Once a high cruising speed has been reached and could be maintained the Alfasud was able to show superiority over contemporary 2-liter cars in terms of lack of wind noise and subdued engine and road noises. Even better, straight line stability up to maximum speed was the equal of any car then on the road, another virtue of the engine in the nose and front-wheel-drive.
The steering column was adjustable and the driving position was good, but the pedals were offset to the left, the floor was rubber covered and instrumentation was restricted. The interior was cheap and disappointing. Rubber mats covered the floor, admittedly practical but lowering the tone, the facia and door trims were cheap and plasticky.

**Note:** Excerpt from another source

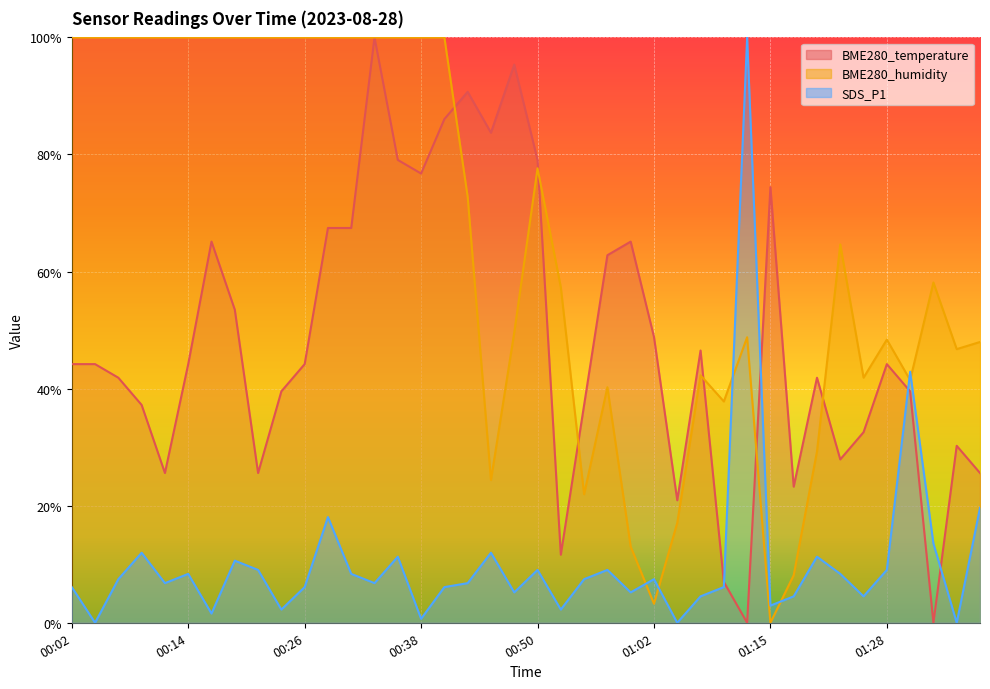

Reading right to left, list all the values displayed in this chart.

BME280_temperature: 25.6	30.2	0.0	39.5	44.2	32.6	27.9	41.9	23.3	74.4	0.0	7.0	46.5	20.9	48.8	65.1	62.8	37.2	11.6	79.1	95.3	83.7	90.7	86.0	76.7	79.1	100.0	67.4	67.4	44.2	39.5	25.6	53.5	65.1	44.2	25.6	37.2	41.9	44.2	44.2
BME280_humidity: 48.0	46.7	58.1	41.5	48.4	41.9	64.6	29.3	8.1	0.0	48.8	37.8	42.3	17.1	3.3	13.0	40.2	22.0	57.3	77.6	49.6	24.4	72.8	100.0	100.0	100.0	100.0	100.0	100.0	100.0	100.0	100.0	100.0	100.0	100.0	100.0	100.0	100.0	100.0	100.0
SDS_P1: 19.6	0.0	13.5	42.9	9.0	4.5	8.4	11.3	4.5	2.9	100.0	6.1	4.5	0.0	7.4	5.2	9.0	7.4	2.3	9.0	5.2	12.0	6.8	6.1	0.7	11.3	6.8	8.4	18.1	6.1	2.3	9.0	10.6	1.6	8.4	6.8	12.0	7.4	0.0	6.1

The seats were cloth-covered and comfortable, but the knurled knobs for adjusting the back-rests were obstructed by the door pillars. The driving position was excellent, the dished, alloy spoked, soft plastic rimmed wheel being adjustable in an up-and-down plane. Unfortunately the pedals were set too far to the left. The Veglia speedometer had red-line indications at 26, 48 and 72 m.p.h. interrmediate gear speeds.
A second dial contained (an often badly fluctuating) fuel gauge and warning lights for alternator charge, oil pressure and water temperature (extinguished at 45°C from cold and activated if the coolant became too hot). More warning lights between the dials advised of indicators, main beam and choke behaviour. A right-hand steering column stalk controlled the two-speed wipers (which lifted partly off the screen above 75-80 m.p.h.), two-speed heater blower, powerful but noisy on its fastest speed, and the horn. The opposite stalk controled indicators and all the light functions.
The heating and ventilation system was adequate, but often not up to the job of demisting the sloping back window in any kind of a hurry. Ventilation was via eye-balls at each end of the facia and demisting via grilles in the facia top. A crude plastic flap operated by the left toe switched from heat to demist. Another annoyance was the interior boot lid handle mounted on the left of the passenger seat (put there of course for l.h.d. operation). Impossible to reach from the r.h.d. driver's seat and diffiicult to move at all without opening the passenger door. The boot lid itself lacked a prop and fumbling fingers usually let it fall; meaning another trip round to the passenger door.
The Alfasud has an appealing appearance and distinguished cornering, cruising and braking behaviour, but in the early versions the engine lacked the essential torque to make it pleasant. Many of its appointments were cheap too, but it was likeable and distinctive.